What is E-commerce? How is it important in your business?
The purchase and sale of goods, products, and services over the internet are referred to as “e-commerce.” The internet network is used to supply these services. E-commerce also includes the exchange of money, funds, and data. Commercial to Business (B2B), Business to Customer (B2C), Customer to Customer (C2C), and Customer to Business (C2B) are the four types of business interactions (C2B). E-commerce is a commercial transaction that takes place over the internet, according to the conventional definition. Amazon, Flipkart, Shopify, Myntra, eBay, Quikr, and Olx are just a few examples of e-commerce websites.
E-Commerce Models Types
There are four major categories of electronic commerce. The parties involved in the transactions serve as the foundation for this straightforward categorization. So here are the four primary electronic commerce models:
From one company to another
This is an example of a business-to-business transaction. Companies are doing business with one another here. There is no involvement of the final consumer. As a result, online transactions are limited to manufacturers, wholesalers, and merchants.
Individual to Individual
The term “consumer to consumer” refers to situations in which consumers interact directly with one another. There is no involvement from any corporation. It enables people to sell their own belongings and assets to a willing buyer.
consumer to consumer
The term “consumer to consumer” refers to situations in which consumers interact directly with one another. There is no involvement from any corporation. It enables individuals to sell their own belongings and assets to a willing buyer. Cars, bikes, gadgets, and other such items are usually traded. This model is used by OLX, Quikr, and others.
From Business to Consumer
The consumer-to-business model is the polar opposite of B2C. As a result, the customer gives the company a good or service. Assume you’re an independent IT consultant.
Advantages of E-Commerce
E-commerce allows vendors to reach a worldwide audience. They dismantle the geographical barrier (geography). Without having to travel, sellers and buyers can now meet in the virtual world.
Transaction costs will be significantly reduced thanks to electronic commerce. It eliminates a lot of the fixed expenditures of running a physical store.
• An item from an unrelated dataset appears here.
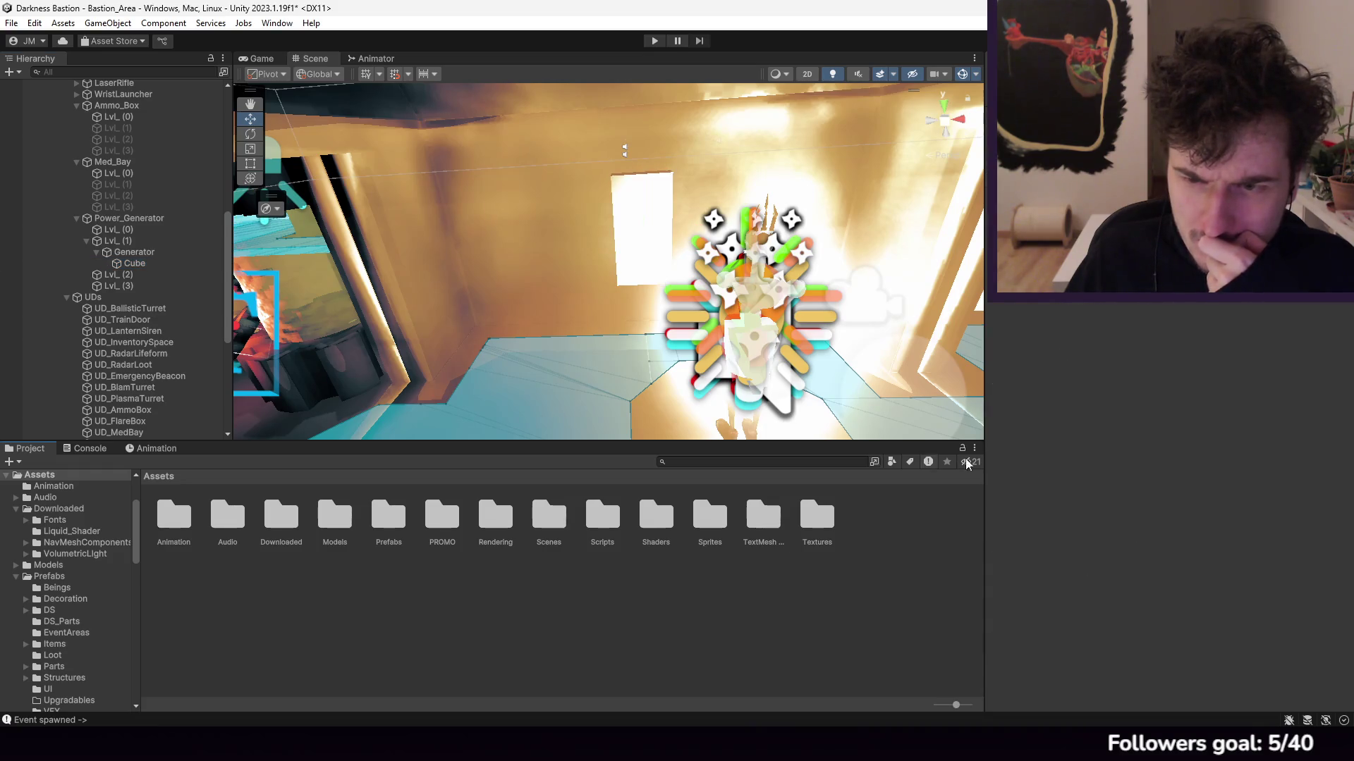
Step: Open the Scripts folder, view Survivor_Player, and open Scripts/Pilot/Survivor.cs in Visual Studio
{"action": "left_click", "coordinate": [132, 253]}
As a result, the companies can enjoy a significantly bigger profit margin.
It ensures that things are delivered quickly and with little effort on the side of the customer. Customer issues are also immediately addressed. It also saves both customers and businesses time, energy, and effort.
Disadvantages of E-Commerce
The e-commerce portal’s start-up costs are quite high. The expense of setting up the gear and software, employee training, and ongoing maintenance and upkeep are all significant.
The e-commerce industry, while it may appear to be a sure thing, has a significant potential for failure. Many businesses that tried to cash in on the dot-com boom of the 1990s failed spectacularly. Even now, there is a high possibility of failure.
E-commerce might feel impersonal at times. As a result, it lacks the warmth of a human connection, which is critical for many businesses and goods. For many sorts of services and goods, such as interior design, the lack of human touch might be negative.
E-commerce might feel impersonal at times. As a result, it lacks the warmth of a human connection, which is critical for many businesses and goods. For many sorts of services and products, such as interior design or jewelry, the lack of human touch might be a disadvantage.
Another source of concern is security. We’ve recently seen a number of security incidents in which client information has been stolen. Customers are concerned about credit card theft, identity theft, and other issues.